The role of the Th17/IL-17 axis in pathogenesis was highlighted by Bettelli et al., who studied the reciprocal effects of Th17 and Treg cells in malaria. Both were found to be associated with the development of chronic inflammatory tissue complications. Contrary to the Th17 axis, the Treg/TGF-β axis regulates inflammatory responses, particularly the Th17/IL-17 axis, to prevent tissue-related inflammatory complications. Therefore, establishing a balance between the Treg/TGF-β and Th17/IL-17 axes not only controls inflammation but also promotes tissue healing. Conversely, an uncontrolled imbalance favoring the Th17 axis results in tissue destruction, while a deviation toward the Treg axis leads to immune response inhibition and an increased parasite load (19, 20).
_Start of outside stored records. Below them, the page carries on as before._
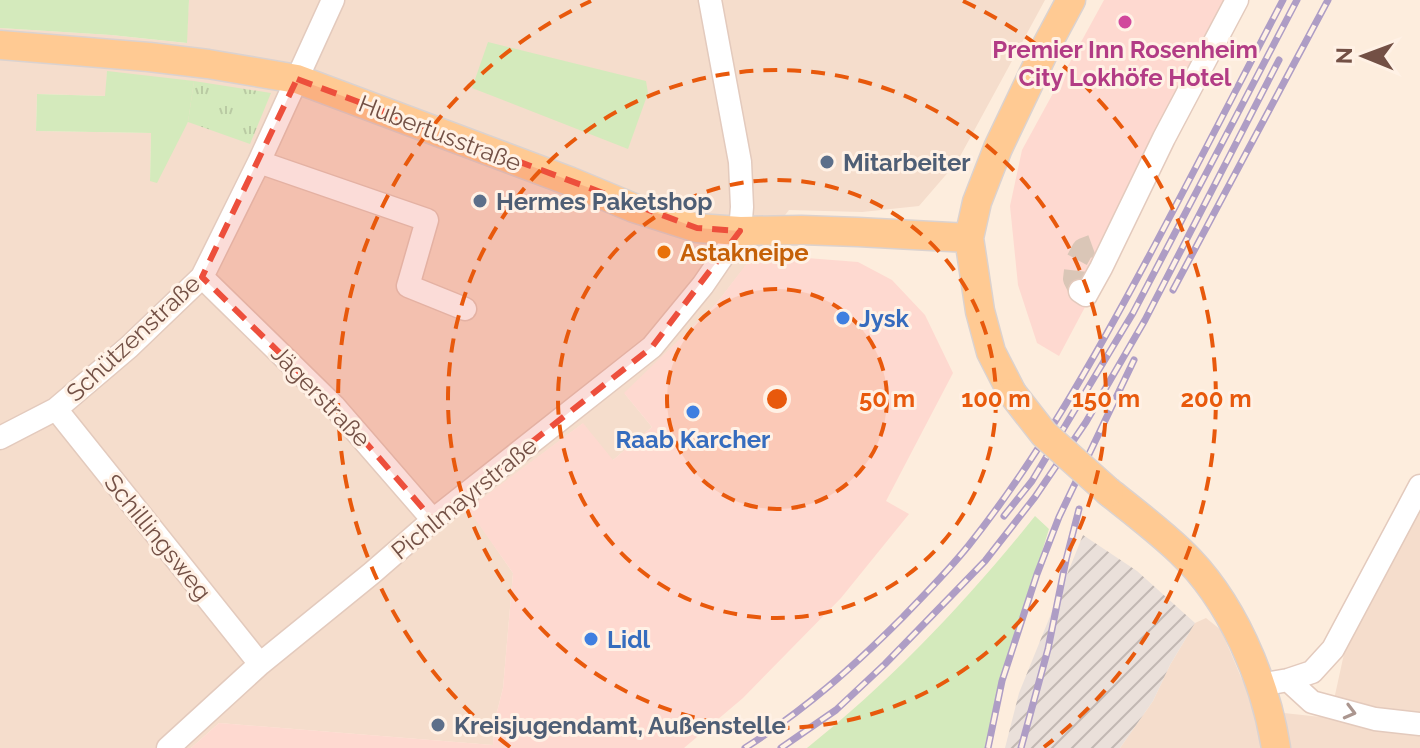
<svg xmlns="http://www.w3.org/2000/svg" width="1420" height="748" viewBox="0 0 1420 748" font-family="Raleway,sans-serif">
  <style>
    .residential { fill: #f5ddcc; fill-rule: evenodd }
    .commercial { fill: #fed9d0 }
    .industrial { fill: url(#industrial-furrows) }
    .park { fill: url(#park-tufts) }
    .garden { fill: #d4eabc }
    .lines { fill: none; stroke-linecap: round; stroke-linejoin: round }
    .minor-tunnel { stroke: #dac6b7; stroke-width: 22; stroke-dasharray: 22 11; stroke-linecap: butt }
    .minor-casing { stroke: #e3cabd; stroke-width: 25 }
    .major-casing { stroke: #dbd2cf; stroke-width: 31 }
    .minor { stroke: #fff; stroke-width: 22 }
    .major { stroke: #ffca93; stroke-width: 28 }
    .rail-casing { stroke: #ae9dc5; stroke-width: 7 }
    .rail { stroke: #fff1e5; stroke-width: 4; stroke-dasharray: 12; stroke-linecap: butt }
    .major-bridge-casing { stroke: #dbd2cf; stroke-width: 31; stroke-linecap: butt }
    .major-bridge { stroke: #ffca93; stroke-width: 28 }
    .oneway { stroke: #ab968f }
    .marked { fill: #ed4f3c; fill-opacity: 0.2; stroke: #ed4f3c; stroke-width: 6; stroke-dasharray: 16 10; stroke-linejoin: round }
    .ring { fill: none; stroke: #e8590c; stroke-width: 4; stroke-dasharray: 14 10 }
    .hotel-dot { fill: #d1479c; stroke: #fff1e5; stroke-width: 3 }
    .service-dot { fill: #5c6f8a; stroke: #fff1e5; stroke-width: 3 }
    .food-dot { fill: #e8710a; stroke: #fff1e5; stroke-width: 3 }
    .shop-dot { fill: #3f7fe0; stroke: #fff1e5; stroke-width: 3 }
    .labels { text-anchor: middle; dominant-baseline: central; stroke-width: 6; stroke-linejoin: round; paint-order: stroke }
    .hotel-label { font-size: 24px; font-weight: bold; fill: #b23c85; stroke: #fff1e5 }
    .street-label { font-size: 24px; fill: #735045; stroke: #fff1e5 }
    .service-label { font-size: 24px; font-weight: bold; fill: #4e5e75; stroke: #fff1e5; text-anchor: start }
    .food-label { font-size: 24px; font-weight: bold; fill: #c56008; stroke: #fff1e5; text-anchor: start }
    .shop-label { font-size: 24px; font-weight: bold; fill: #366cbe; stroke: #fff1e5; text-anchor: start }
    .centre { fill: #e8590c; stroke: #fff1e5; stroke-width: 4 }
    .ring-label { font-size: 24px; text-anchor: middle; font-weight: bold; fill: #e8590c; stroke: #fff1e5; stroke-width: 6; stroke-linejoin: round; paint-order: stroke }
  </style>
  <defs>
    <pattern id="industrial-furrows" width="10" height="10" patternUnits="userSpaceOnUse" patternTransform="scale(2)"><rect width="10" height="10" fill="#eae0da"/><path d="M-1 1l2-2M0 10L10 0M9 11l2-2" fill="none" stroke="#c2b8b3"/></pattern>
    <pattern id="park-tufts" width="24" height="20" patternUnits="userSpaceOnUse" patternTransform="scale(2)"><rect width="24" height="20" fill="#d4eabc"/><path d="M3 7l-1-3M5 7V3M7 7l1-3M15 17l-1-3M17 17v-4M19 17l1-3" fill="none" stroke="#b9caa3"/></pattern>
  </defs>
  <rect width="100%" height="100%" fill="#fdeddd"/>
  <!-- residential -->
  <path class="residential" d="M 189,0 L 1045,0 L 957,162 L 919,206 L 862,212 L 789,210 L 716,304 L 625,394 L 652,427 L 612,461 L 582,424 L 469,509 L 513,573 L 503,688 L 494,724 L 493,745 L 219,723 L 191,748 L 0,748 L 0,28 L 111,35 L 186,43 ZM 107,72 L 188,122 L 150,180 L 151,133 L 36,131 L 37,94 L 106,96 Z
    M 1420,504 L 1420,748 L 1120,748 L 1153,701 L 1170,665 L 1195,623 L 1206,618 L 1221,630 L 1255,710 L 1330,718 L 1347,640 Z"/>
  <!-- commercial -->
  <path class="commercial" d="M 1104,0 L 1248,0 L 1059,356 L 1037,343 L 1018,285 L 1010,206 L 1022,150 Z
    M 754,254 L 858,262 L 892,280 L 925,315 L 953,373 L 886,501 L 909,514 L 841,598 L 743,698 L 684,748 L 191,748 L 219,723 L 493,745 L 494,724 L 503,688 L 513,573 L 468,509 L 583,423 L 613,460 L 652,427 L 624,393 L 716,304 Z"/>
  <!-- industrial -->
  <path class="industrial" d="M 1083,535 L 1137,571 L 1195,623 L 1170,665 L 1153,701 L 1120,748 L 1005,748 L 1019,693 Z"/>
  <!-- park -->
  <path class="park" d="M 194,81 L 271,93 L 250,144 L 188,122 Z"/>
  <!-- garden -->
  <path class="garden" d="M 0,0 L 189,0 L 187,43 L 111,35 L 0,28 Z
    M 488,42 L 646,81 L 648,93 L 628,149 L 472,88 Z
    M 107,71 L 194,81 L 188,122 L 157,183 L 150,181 L 151,133 L 36,131 L 37,94 L 105,96 Z
    M 1035,516 L 1049,529 L 1000,687 L 985,748 L 807,748 C 891,681 968,600 1035,516 Z"/>
  <g class="lines">
    <!-- minor-tunnel -->
    <path class="minor-tunnel" d="M 1080,291 L 1074,279 L 1076,262 L 1083,249 L 1094,245 L 1103,245"/>
    <!-- minor casing -->
    <g class="minor-casing">
      <path id="minor" d="M 259,162 L 427,220 L 408,286 L 465,309
        M 202,277 L 334,406 L 433,520
        M 1080,291 L 1086,295 L 1101,268 L 1164,138 L 1237,0
        M 56,409 L 260,664
        M 0,438 L 56,409 L 129,347 L 202,277 L 259,162 L 333,0
        M 1288,680 L 1312,702 L 1375,719 L 1420,724
        M 1260,685 L 1288,680 L 1312,672 L 1333,649 L 1420,486
        M 168,748 L 260,664 L 372,573 L 433,520 L 652,347 L 703,285 L 740,231 L 742,207 L 740,162 L 710,0"/>
    </g>
    <!-- major casing -->
    <g class="major-casing">
      <path id="major" d="M 0,45 L 149,57 L 208,64 L 297,79 L 569,181 L 634,208 L 697,228 L 740,231 L 801,230 L 858,232 L 969,238
        M 1012,393 L 991,352 L 980,311 L 969,238 L 977,202 L 998,148 L 1048,43 L 1071,0
        M 1109,492 C 1133,511 1158,530 1180,551 C 1232,600 1265,679 1276,748"/>
    </g>
    <!-- minor -->
    <use href="#minor" class="minor"/>
    <!-- major -->
    <use href="#major" class="major"/>
    <!-- rail casing -->
    <g class="rail-casing">
      <path id="rail" d="M 1173,290 L 1328,0
        M 1004,516 L 1032,481 L 1133,313 L 1297,0
        M 745,748 C 806,709 852,668 903,617 C 925,594 949,570 969,545 C 1039,457 1095,357 1148,258 C 1194,172 1238,86 1283,0
        M 781,748 L 836,710 L 885,664 L 985,561 L 1035,497 L 1086,422 L 1145,320 L 1279,60
        M 988,748 L 1002,681 L 1037,574 L 1059,517 L 1134,360
        M 1021,748 L 1048,649 L 1066,560 L 1079,509"/>
    </g>
    <!-- rail -->
    <use href="#rail" class="rail"/>
    <!-- major-bridge casing -->
    <g class="major-bridge-casing">
      <path id="major-bridge" d="M 1012,393 L 1044,434 L 1109,492"/>
    </g>
    <!-- major-bridge -->
    <use href="#major-bridge" class="major-bridge"/>
  </g>
  <!-- one-way arrows -->
  <defs><path id="oneway-chevron" d="M-2-3.5L2.5 0L-2 3.5" fill="none" stroke-width="1.6" stroke-linecap="round" stroke-linejoin="round" transform="scale(2)"/></defs>
  <use class="oneway" href="#oneway-chevron" transform="translate(1350 712) rotate(15)"/>
  <!-- marked area -->
  <path class="marked" d="M 297,79 L 697,228 L 740,231 L 652,347 L 433,520 L 334,406 L 202,277 Z"/>
  <!-- distance rings -->
  <circle cx="777" cy="399" r="110" fill="#e8590c" fill-opacity=".12"/>
  <g class="ring">
    <circle cx="777" cy="399" r="110"/>
    <circle cx="777" cy="399" r="219"/>
    <circle cx="777" cy="399" r="329"/>
    <path d="M510 747A439 439 0 0 1 591 1M963 1A439 439 0 0 1 1044 747"/>
  </g>
  <!-- markers -->
  <circle class="hotel-dot" cx="1125" cy="22" r="8"/>
  <g class="service-dot">
    <circle cx="827" cy="162" r="8"/>
    <circle cx="480" cy="201" r="8"/>
    <circle cx="438" cy="725" r="8"/>
  </g>
  <circle class="food-dot" cx="664" cy="252" r="8"/>
  <g class="shop-dot">
    <circle cx="843" cy="318" r="8"/>
    <circle cx="693" cy="412" r="8"/>
    <circle cx="591" cy="639" r="8"/>
  </g>
  <g class="labels">
    <!-- hotel labels -->
    <g class="hotel-label">
      <text x="1125" y="49">Premier Inn Rosenheim<tspan x="1125" dy="28">City Lokhöfe Hotel</tspan></text>
    </g>
    <!-- street labels -->
    <g class="street-label">
      <text transform="translate(440 133) rotate(21)">Hubertusstraße</text>
      <text transform="translate(133 338) rotate(-43)">Schützenstraße</text>
      <text transform="translate(321 396) rotate(46)">Jägerstraße</text>
      <text transform="translate(464 498) rotate(-39)">Pichlmayrstraße</text>
      <text transform="translate(158 537) rotate(51)">Schillingsweg</text>
    </g>
    <!-- service labels -->
    <g class="service-label">
      <text x="843" y="162">Mitarbeiter</text>
      <text x="496" y="201">Hermes Paketshop</text>
      <text x="454" y="725">Kreisjugendamt, Außenstelle</text>
    </g>
    <!-- food labels -->
    <g class="food-label">
      <text x="680" y="252">Astakneipe</text>
    </g>
    <!-- shop labels -->
    <g class="shop-label">
      <text x="859" y="318">Jysk</text>
      <text x="693" y="439" text-anchor="middle">Raab Karcher</text>
      <text x="607" y="639">Lidl</text>
    </g>
  </g>
  <circle cx="777" cy="399" r="12" class="centre"/>
  <g class="ring-label">
    <text x="887" y="407">50 m</text>
    <text x="996" y="407">100 m</text>
    <text x="1106" y="407">150 m</text>
    <text x="1216" y="407">200 m</text>
  </g>
  <!-- north arrow -->
  <g transform="translate(1364 56) rotate(271)" stroke="#fff1e5" stroke-width="6" paint-order="stroke">
  <path d="M0-6L14 30L0 20L-14 30Z" fill="#735045"/>
  <text y="-12" font-size="22" font-weight="bold" text-anchor="middle" fill="#735045">N</text>
  </g>
</svg>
Phytochemical analysis of the extract revealed the presence of Eudesmane sesquiterpene lactones (SLs), including: (1) persianolide A, (2) 4-epi-persianolide A, (3) 3α,4-epoxypersianolide A, (4)11-epi-artapshin, (5)1β,8α-dihydroxy-11α,13-dihydrobalchanin, and (6)1β-hydroxy-11-epi-colartin, as well as (7) methoxylated flavones (1, 2). These compounds are responsible for the observed effects. They could potentially be isolated in large quantities and evaluated in their pure state as new lead candidates for antimalarial treatment alongside standard drugs.
5.1. Conclusions
The present study demonstrated an effective synergy between chloroquine and the semipolar extract of Artemisia kopetdaghensis. The results showed that, in addition to directly affecting the parasite, the extract can positively influence the health outcomes of the infection by enhancing the host immune system. During the study, the SPE did not cause any severe acute toxicity in the mice; however, minor reversible toxicity was observed at the highest concentration (150 mg/kg). It can be concluded that SPE, when combined with chloroquine, significantly reduces parasitemia, enhances the inhibitory effect on the growth and reproduction of parasites, prolongs the survival time of the infected mice, and helps balance the host immune system.